## [ЗАДАНИЕ]
Какое имя дал своей скрипке Эйнштейн в отрывке о нем?

Сац Наталия Ильинична
Шрифт:
– Наташа сейчас услышит: Альбертль – замечательный скрипач, но редко позволяет говорить о своем таланте.
– Лина, – сказал Эйнштейн, показывая мне свою скрипку.
– Альбертль зовет свою скрипку «Лина», – подтвердила Ильзе.
– Дайте, пожалуйста, «ля», – приступив к настройке инструмента, повернулся ко мне ученый. Сами понимаете, как ликовала я – теперь уже точно «обязательства по протоколу» были аннулированы. Играть на рояле «с листа» я очень любила, а с Эйнштейном это уже будет наш второй «дуэт» сегодня, первый – на огороде. В предвкушении музыки Чайковского сияли все, но больше всех – Эйнштейн. По отношению к музыке он был даже сентиментален или, вернее, безмерно эмоционален.

Данные отслеживания точек:

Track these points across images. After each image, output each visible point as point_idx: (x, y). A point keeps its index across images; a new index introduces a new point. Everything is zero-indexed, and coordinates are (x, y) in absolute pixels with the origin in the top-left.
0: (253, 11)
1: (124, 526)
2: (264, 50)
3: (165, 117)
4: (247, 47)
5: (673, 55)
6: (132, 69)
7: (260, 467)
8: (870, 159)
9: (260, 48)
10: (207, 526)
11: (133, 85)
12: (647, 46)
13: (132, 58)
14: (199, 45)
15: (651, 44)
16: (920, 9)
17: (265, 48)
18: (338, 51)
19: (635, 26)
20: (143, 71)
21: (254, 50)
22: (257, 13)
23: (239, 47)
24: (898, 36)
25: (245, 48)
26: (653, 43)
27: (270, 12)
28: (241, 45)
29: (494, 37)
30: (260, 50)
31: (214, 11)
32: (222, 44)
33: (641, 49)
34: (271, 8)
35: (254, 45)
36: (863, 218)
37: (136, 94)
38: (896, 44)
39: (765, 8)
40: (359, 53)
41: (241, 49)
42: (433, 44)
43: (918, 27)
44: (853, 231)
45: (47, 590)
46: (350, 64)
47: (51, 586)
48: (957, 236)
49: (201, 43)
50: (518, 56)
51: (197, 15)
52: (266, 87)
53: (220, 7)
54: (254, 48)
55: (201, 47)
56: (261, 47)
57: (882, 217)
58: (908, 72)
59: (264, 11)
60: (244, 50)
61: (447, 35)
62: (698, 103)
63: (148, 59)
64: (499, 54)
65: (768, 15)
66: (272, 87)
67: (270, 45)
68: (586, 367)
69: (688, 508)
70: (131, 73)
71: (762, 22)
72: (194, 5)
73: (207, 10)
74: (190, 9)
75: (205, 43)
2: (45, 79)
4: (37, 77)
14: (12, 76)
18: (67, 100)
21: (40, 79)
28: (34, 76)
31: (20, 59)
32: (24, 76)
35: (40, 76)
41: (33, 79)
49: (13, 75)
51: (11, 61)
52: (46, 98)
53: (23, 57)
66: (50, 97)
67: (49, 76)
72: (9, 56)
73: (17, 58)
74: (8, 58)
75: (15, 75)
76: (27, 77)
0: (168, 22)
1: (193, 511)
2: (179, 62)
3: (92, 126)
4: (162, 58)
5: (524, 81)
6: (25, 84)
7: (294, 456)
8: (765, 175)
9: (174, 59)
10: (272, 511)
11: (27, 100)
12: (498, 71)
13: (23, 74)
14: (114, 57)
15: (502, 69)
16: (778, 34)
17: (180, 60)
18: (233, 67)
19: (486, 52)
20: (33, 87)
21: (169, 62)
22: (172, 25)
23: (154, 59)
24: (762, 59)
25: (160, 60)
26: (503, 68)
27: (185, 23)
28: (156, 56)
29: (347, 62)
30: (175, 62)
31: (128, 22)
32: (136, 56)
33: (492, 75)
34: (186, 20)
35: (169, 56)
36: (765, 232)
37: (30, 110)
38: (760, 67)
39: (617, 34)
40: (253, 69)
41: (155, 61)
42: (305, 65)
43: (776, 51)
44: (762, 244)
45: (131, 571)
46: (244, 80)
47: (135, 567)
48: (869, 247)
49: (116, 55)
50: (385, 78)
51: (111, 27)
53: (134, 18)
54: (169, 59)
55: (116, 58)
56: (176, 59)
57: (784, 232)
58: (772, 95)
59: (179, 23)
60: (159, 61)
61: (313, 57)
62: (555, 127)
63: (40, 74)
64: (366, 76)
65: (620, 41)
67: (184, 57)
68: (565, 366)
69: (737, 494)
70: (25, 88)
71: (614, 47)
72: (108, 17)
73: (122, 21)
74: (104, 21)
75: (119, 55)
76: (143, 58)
* * *
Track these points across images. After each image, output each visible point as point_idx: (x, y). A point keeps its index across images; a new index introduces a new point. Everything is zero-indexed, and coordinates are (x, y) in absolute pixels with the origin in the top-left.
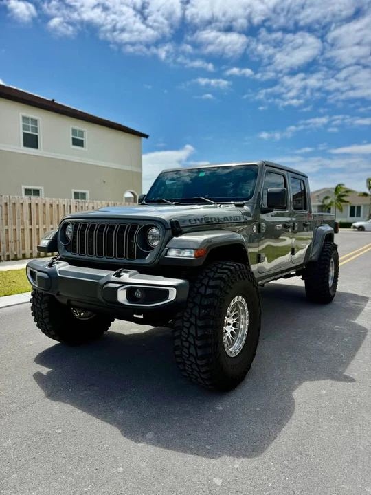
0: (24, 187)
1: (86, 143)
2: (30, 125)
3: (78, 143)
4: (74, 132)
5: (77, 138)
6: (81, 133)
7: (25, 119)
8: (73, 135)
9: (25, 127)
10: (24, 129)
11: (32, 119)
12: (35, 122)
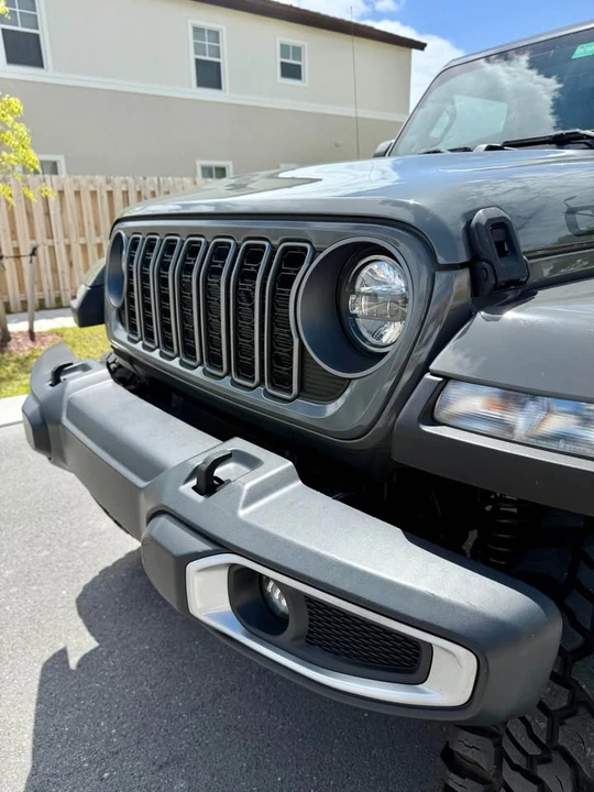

## [ОТВЕТ]
Эйнштейн называл свою скрипку «Лина».